Her mother rose at once and moved to the sofa beside her, gathering Eleanor close, the way she had when heartbreak and humiliation still seemed as though they might be solved by being held through them.
“This is humiliating,” Eleanor said thickly.
“No,” her mother said. “This is being loved at your parents’ house. Entirely different.”
Her father handed over the tissue box without comment.
That, somehow, made Eleanor cry harder.
Harper House — Monday Night
Later, Eleanor stood in the guest room. She had changed into one of the soft shirts her mother still kept folded in a drawer, as if Eleanor might appear on any random weekend needing rescue.
Her phone sat on the nightstand.
Silent.
There was no message from Reid. No "Are you okay?" No "Where are you?"
She stared at the dark screen. She didn’t blame him. How could she? She had seen the look on his face in Judge Harlan’schambers when those glossy photographs were spread across the mahogany—the moment he realized his career was being dismantled in ten-point digital timestamps.
She had seen it again at Catch My Draft—the way he stayed rooted while Luke steered him away.
Maybe he was distancing himself, or finally seeing what being with her would cost. Maybe this was the part where even Reid Calloway finally stepped back.

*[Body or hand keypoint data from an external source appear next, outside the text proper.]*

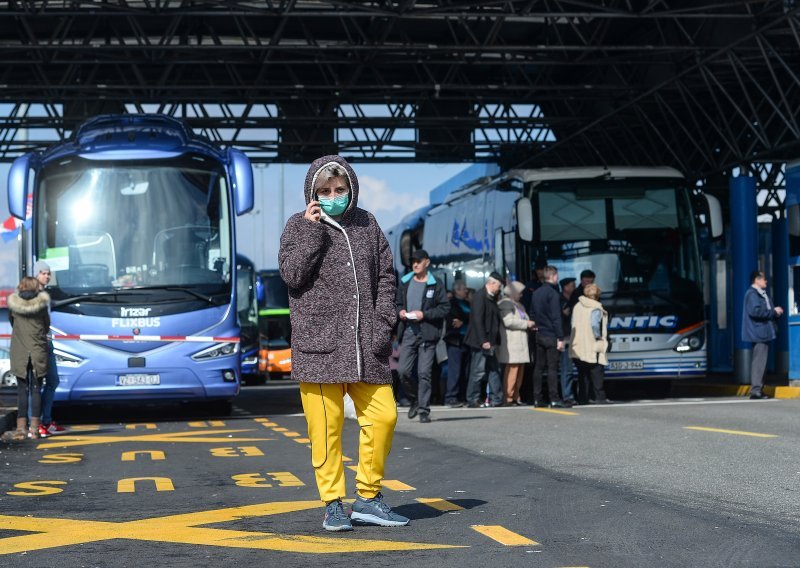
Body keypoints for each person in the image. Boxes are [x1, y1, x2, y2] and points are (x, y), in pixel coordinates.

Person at [278, 155, 409, 532]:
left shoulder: (367, 224)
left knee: (383, 416)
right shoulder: (297, 226)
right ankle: (333, 503)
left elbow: (386, 275)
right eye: (325, 190)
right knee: (326, 429)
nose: (334, 195)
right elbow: (292, 275)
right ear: (313, 193)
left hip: (367, 344)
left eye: (340, 189)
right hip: (319, 346)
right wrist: (312, 231)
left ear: (351, 188)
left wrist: (383, 323)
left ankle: (368, 497)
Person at [395, 249, 449, 423]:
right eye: (413, 261)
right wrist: (400, 311)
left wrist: (424, 314)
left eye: (419, 261)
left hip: (427, 333)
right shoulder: (404, 282)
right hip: (409, 332)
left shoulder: (436, 283)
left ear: (427, 262)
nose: (415, 264)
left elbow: (445, 308)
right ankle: (415, 399)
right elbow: (397, 304)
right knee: (403, 371)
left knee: (424, 372)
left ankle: (424, 410)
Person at [2, 277, 50, 441]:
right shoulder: (41, 306)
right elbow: (46, 326)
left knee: (22, 390)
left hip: (20, 351)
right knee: (36, 390)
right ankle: (35, 430)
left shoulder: (14, 306)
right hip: (37, 351)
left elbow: (12, 322)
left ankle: (21, 430)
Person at [32, 260, 66, 438]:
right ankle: (35, 424)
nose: (47, 276)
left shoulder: (45, 293)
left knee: (53, 381)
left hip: (48, 342)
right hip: (37, 344)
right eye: (43, 273)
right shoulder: (31, 294)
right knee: (36, 385)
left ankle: (46, 421)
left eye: (48, 273)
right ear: (36, 274)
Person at [742, 270, 784, 399]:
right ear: (757, 280)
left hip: (763, 332)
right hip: (759, 332)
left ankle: (758, 389)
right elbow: (756, 312)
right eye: (764, 279)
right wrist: (773, 312)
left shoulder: (760, 294)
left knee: (762, 361)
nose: (766, 281)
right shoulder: (752, 294)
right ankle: (756, 390)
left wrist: (774, 313)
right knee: (759, 362)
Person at [464, 272, 503, 408]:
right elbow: (477, 320)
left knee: (493, 370)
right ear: (492, 283)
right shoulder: (480, 296)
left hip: (489, 341)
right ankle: (472, 398)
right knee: (478, 370)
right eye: (499, 286)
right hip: (481, 342)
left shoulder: (490, 297)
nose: (499, 289)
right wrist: (483, 341)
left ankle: (496, 398)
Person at [530, 266, 568, 407]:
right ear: (552, 276)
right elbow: (556, 317)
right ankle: (554, 398)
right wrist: (560, 337)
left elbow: (532, 313)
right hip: (551, 334)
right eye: (556, 276)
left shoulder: (536, 293)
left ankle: (537, 398)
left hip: (539, 333)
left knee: (539, 367)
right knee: (552, 368)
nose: (557, 278)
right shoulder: (553, 294)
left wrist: (536, 327)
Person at [570, 283, 610, 404]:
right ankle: (600, 397)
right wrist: (598, 337)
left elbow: (573, 322)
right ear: (597, 295)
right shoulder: (596, 308)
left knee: (583, 374)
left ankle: (583, 398)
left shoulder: (577, 305)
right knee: (597, 371)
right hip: (592, 344)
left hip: (578, 344)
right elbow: (594, 325)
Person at [497, 281, 535, 405]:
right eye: (520, 293)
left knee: (519, 372)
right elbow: (508, 321)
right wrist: (526, 324)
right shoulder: (505, 304)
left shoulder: (518, 305)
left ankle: (516, 396)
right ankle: (508, 397)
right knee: (512, 371)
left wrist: (530, 325)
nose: (522, 295)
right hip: (512, 343)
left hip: (520, 342)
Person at [442, 279, 471, 407]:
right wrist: (465, 319)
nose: (466, 291)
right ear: (457, 290)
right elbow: (454, 319)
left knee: (465, 370)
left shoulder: (468, 303)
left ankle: (462, 396)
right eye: (464, 289)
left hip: (467, 340)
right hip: (455, 340)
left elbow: (470, 317)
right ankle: (451, 397)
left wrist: (463, 320)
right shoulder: (451, 303)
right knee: (455, 370)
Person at [559, 277, 577, 405]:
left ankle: (571, 394)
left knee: (570, 369)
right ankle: (567, 396)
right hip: (565, 338)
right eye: (572, 285)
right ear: (565, 287)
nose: (574, 287)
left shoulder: (572, 299)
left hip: (573, 337)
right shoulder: (561, 301)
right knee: (567, 369)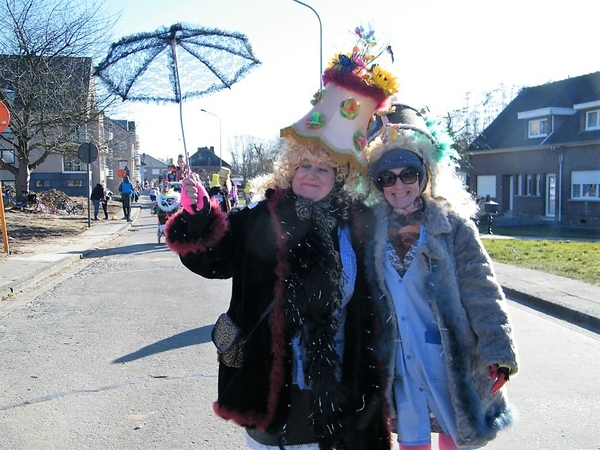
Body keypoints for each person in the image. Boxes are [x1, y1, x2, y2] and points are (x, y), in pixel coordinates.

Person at [165, 29, 398, 450]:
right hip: (269, 382)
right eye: (304, 164)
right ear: (290, 169)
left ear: (339, 177)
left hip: (337, 390)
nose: (311, 173)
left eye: (323, 168)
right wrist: (199, 217)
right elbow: (211, 260)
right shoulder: (260, 218)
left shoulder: (359, 227)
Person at [364, 104, 519, 450]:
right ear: (378, 184)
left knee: (455, 438)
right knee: (412, 441)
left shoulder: (454, 228)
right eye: (388, 177)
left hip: (451, 359)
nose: (398, 185)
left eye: (408, 174)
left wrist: (499, 350)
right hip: (400, 361)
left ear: (423, 176)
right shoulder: (369, 231)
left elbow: (483, 292)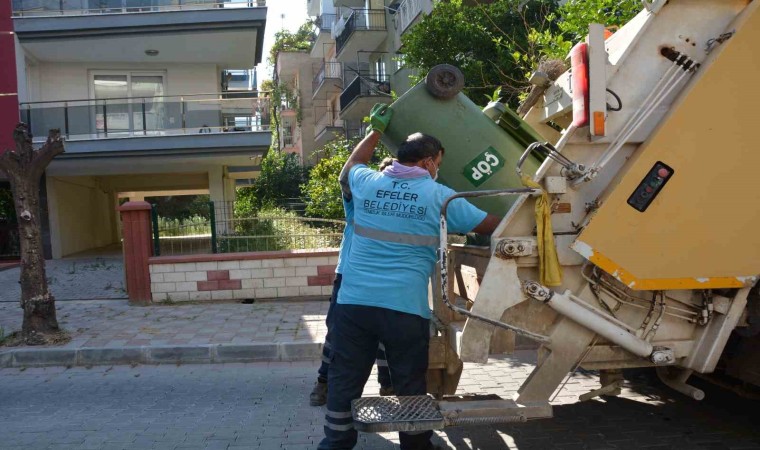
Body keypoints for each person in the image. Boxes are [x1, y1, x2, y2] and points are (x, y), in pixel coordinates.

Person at [318, 104, 501, 450]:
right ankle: (416, 445)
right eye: (438, 163)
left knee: (345, 377)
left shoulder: (368, 183)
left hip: (354, 303)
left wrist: (375, 131)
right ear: (429, 161)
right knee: (409, 382)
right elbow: (490, 224)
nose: (437, 170)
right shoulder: (440, 197)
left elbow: (350, 168)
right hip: (404, 308)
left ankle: (335, 443)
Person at [309, 176, 394, 406]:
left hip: (381, 278)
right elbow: (345, 178)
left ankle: (388, 383)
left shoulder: (393, 212)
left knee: (384, 332)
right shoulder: (358, 205)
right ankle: (324, 382)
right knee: (336, 331)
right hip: (348, 276)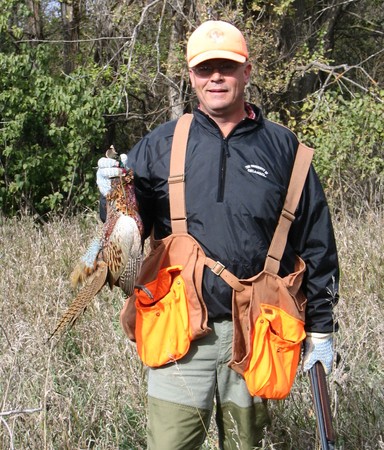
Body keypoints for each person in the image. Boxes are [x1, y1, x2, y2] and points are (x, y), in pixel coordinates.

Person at [97, 20, 339, 450]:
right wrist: (114, 194)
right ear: (191, 77)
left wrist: (321, 329)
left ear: (246, 72)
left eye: (226, 67)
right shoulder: (161, 144)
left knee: (249, 445)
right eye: (205, 69)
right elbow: (128, 233)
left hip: (259, 328)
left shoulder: (285, 149)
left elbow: (316, 241)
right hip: (179, 331)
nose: (215, 78)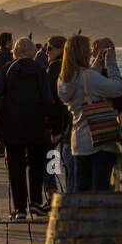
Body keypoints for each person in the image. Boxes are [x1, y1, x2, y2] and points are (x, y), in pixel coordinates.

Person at [0, 38, 63, 219]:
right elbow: (48, 100)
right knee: (36, 165)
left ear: (15, 51)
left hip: (11, 127)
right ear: (32, 52)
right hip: (36, 127)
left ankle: (20, 209)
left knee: (16, 167)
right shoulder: (39, 70)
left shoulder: (8, 69)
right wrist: (55, 125)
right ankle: (35, 202)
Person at [56, 34, 122, 191]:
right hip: (99, 141)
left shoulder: (63, 80)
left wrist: (97, 64)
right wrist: (111, 63)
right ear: (82, 52)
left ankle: (82, 215)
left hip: (78, 143)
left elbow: (84, 81)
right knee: (100, 190)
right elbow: (118, 88)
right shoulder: (88, 77)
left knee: (82, 190)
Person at [43, 35, 70, 194]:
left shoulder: (54, 68)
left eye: (49, 48)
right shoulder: (71, 66)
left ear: (61, 49)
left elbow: (51, 98)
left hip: (56, 122)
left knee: (50, 156)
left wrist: (54, 127)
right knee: (67, 160)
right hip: (70, 120)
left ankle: (52, 191)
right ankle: (70, 193)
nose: (46, 51)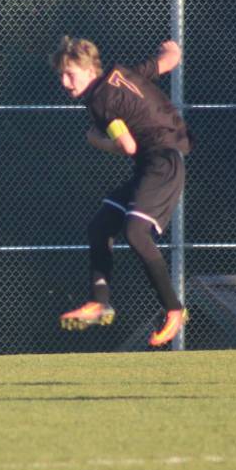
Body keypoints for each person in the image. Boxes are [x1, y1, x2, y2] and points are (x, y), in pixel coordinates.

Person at [52, 36, 191, 347]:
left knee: (136, 232)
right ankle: (99, 302)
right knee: (101, 227)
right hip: (153, 164)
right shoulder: (122, 75)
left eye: (70, 73)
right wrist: (171, 50)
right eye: (60, 74)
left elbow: (127, 146)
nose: (64, 81)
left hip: (161, 165)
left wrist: (95, 140)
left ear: (89, 70)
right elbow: (168, 61)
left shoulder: (100, 102)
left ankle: (173, 309)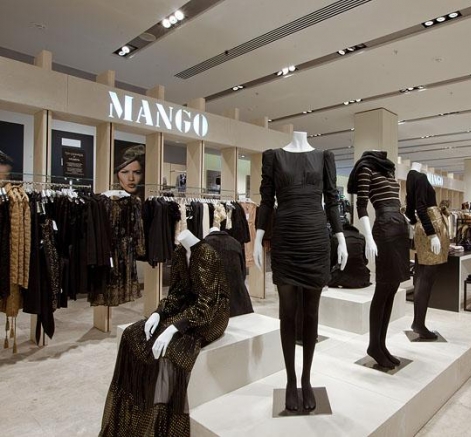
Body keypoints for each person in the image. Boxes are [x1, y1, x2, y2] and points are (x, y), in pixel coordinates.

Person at [100, 230, 230, 437]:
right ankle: (132, 417)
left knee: (170, 353)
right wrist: (158, 313)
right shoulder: (179, 252)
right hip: (189, 308)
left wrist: (173, 328)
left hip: (212, 316)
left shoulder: (207, 254)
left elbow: (207, 304)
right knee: (132, 335)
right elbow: (177, 293)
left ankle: (160, 422)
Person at [253, 131, 347, 412]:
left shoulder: (324, 157)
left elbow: (332, 200)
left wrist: (341, 237)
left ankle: (306, 379)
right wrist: (258, 238)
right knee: (287, 313)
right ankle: (291, 380)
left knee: (311, 314)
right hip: (286, 238)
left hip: (315, 240)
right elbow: (266, 200)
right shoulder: (274, 157)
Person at [347, 150, 410, 369]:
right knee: (383, 287)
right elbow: (361, 205)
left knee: (393, 287)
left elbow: (395, 200)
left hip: (399, 227)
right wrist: (369, 237)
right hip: (384, 228)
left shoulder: (388, 169)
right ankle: (374, 345)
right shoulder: (366, 168)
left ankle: (381, 345)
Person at [405, 161, 449, 340]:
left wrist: (415, 225)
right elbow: (421, 207)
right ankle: (419, 324)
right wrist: (432, 234)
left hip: (423, 226)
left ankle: (418, 322)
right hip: (431, 225)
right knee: (427, 278)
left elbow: (410, 209)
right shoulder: (421, 177)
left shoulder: (410, 177)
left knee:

She had known this was going to happen. She had tried to warn him in that alley, tried to hold up the shield, but he had made her fall in love with him anyway.
Now, she was right back where she started. Charleston, part two. Another man forced to choose his life over her.
Never again,she thought, her eyes burning as she stared at the ceiling.I did it twice. How could I have allowed this to happen twice?
She had built a life in Sylva out of scraps and silence, only to let the same fire burn it down.